2016-04-29 20:57:08,439 ERROR hdfs.DFSClient (DFSClient.java:closeAllFilesBeingWritten(954)) - Failed to close inode 96024

java.io.IOException: All datanodes DatanodeInfoWithStorage[10.0.2.15:50010,DS-c63e2550-a18a-4035-8bb3-7f8f2b4dd607,DISK] are bad. Aborting...

at org.apache.hadoop.hdfs.DFSOutputStream$DataStreamer.setupPipelineForAppendOrRecovery(DFSOutputStream.java:1146)

at org.apache.hadoop.hdfs.DFSOutputStream$DataStreamer.processDatanodeError(DFSOutputStream.java:909)

at org.apache.hadoop.hdfs.DFSOutputStream$DataStreamer.run(DFSOutputStream.java:412)

2016-04-29 20:57:08,565 INFO namenode.NameNode (LogAdapter.java:info(47)) - SHUTDOWN_MSG:

/************************************************************

SHUTDOWN_MSG: Shutting down NameNode at sandbox.hortonworks.com/10.0.2.15

************************************************************/

[root@sandbox ~]#

avatar
Guru

NN has stopped with this

'java.io.IOException: All datanodes DatanodeInfoWithStorage[10.0.2.15:50010,DS-c63e2550-a18a-4035-8bb3-7f8f2b4dd607,DISK] are bad.

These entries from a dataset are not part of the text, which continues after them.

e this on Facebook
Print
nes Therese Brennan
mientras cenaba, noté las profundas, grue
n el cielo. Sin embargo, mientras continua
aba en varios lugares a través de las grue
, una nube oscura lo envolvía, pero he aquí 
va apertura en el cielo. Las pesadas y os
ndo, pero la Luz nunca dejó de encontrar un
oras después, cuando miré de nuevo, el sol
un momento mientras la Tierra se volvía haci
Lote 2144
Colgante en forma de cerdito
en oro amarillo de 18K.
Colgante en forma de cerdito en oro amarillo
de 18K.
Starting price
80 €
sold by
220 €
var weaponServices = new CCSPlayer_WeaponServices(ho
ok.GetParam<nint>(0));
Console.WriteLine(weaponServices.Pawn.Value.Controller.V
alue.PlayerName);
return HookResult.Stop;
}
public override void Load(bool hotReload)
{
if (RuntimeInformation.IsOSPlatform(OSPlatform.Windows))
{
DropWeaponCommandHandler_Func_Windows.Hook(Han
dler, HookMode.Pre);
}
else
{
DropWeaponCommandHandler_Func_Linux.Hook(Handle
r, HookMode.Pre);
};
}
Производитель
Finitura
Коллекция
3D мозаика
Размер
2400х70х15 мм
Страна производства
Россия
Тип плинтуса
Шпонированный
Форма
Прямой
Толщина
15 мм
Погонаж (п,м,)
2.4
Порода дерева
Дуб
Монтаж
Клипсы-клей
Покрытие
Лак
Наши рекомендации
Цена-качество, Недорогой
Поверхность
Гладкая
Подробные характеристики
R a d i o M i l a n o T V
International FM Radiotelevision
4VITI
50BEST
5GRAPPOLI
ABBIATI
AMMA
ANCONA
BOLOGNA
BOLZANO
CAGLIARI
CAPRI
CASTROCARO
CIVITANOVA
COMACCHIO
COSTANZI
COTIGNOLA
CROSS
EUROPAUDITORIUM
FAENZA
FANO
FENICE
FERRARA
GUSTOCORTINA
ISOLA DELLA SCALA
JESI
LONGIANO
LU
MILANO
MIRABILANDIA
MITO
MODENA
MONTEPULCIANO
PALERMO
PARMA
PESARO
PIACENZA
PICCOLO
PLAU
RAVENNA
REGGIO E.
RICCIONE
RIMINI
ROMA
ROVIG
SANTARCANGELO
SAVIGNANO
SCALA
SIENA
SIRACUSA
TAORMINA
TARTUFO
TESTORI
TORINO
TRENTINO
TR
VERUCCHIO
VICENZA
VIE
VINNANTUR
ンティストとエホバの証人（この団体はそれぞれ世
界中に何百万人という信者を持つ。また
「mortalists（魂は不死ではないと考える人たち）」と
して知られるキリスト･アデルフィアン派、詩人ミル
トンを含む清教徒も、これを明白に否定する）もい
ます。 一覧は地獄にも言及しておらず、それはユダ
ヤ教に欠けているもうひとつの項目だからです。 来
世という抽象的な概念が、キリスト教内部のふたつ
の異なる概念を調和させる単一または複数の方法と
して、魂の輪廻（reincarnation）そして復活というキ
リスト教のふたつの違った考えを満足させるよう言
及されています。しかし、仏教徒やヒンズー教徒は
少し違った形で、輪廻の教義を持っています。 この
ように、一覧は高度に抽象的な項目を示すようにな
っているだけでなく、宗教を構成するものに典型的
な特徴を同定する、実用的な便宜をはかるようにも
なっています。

Aborting...'

One possible reason is that you are hitting ulimit.

Please post

ulimit -a output

and datanode log (from the same folder as NN log)

avatar
Expert Contributor

core file size (blocks, -c) 0

data seg size (kbytes, -d) unlimited

scheduling priority (-e) 0

file size (blocks, -f) unlimited

pending signals (-i) 46763

max locked memory (kbytes, -l) 64

max memory size (kbytes, -m) unlimited

open files (-n) 1024

pipe size (512 bytes, -p) 8

POSIX message queues (bytes, -q) 819200

real-time priority (-r) 0

stack size (kbytes, -s) 10240

cpu time (seconds, -t) unlimited

max user processes (-u) 46763

virtual memory (kbytes, -v) unlimited

file locks (-x) unlimited

This is the ulimit result

avatar
Guru

ulimit -n 8096

Try this and restart DN and NN and see if this works. I haven't seen your DN logs but it looks like you are running into max open files issue.

avatar

Hi @ganne!

Try to do "stop all" and "start all" in Ambari. Some of the services rely on each-other so they must be started in a certain order. If you stop everything and start everything, Ambari will make sure every starts in the right order.

Let me know if that doesn't work.

avatar
Expert Contributor

HI ryan, Yeah i did that, also had to increase my node's memory and remove the SNN from safe mode. Thanks!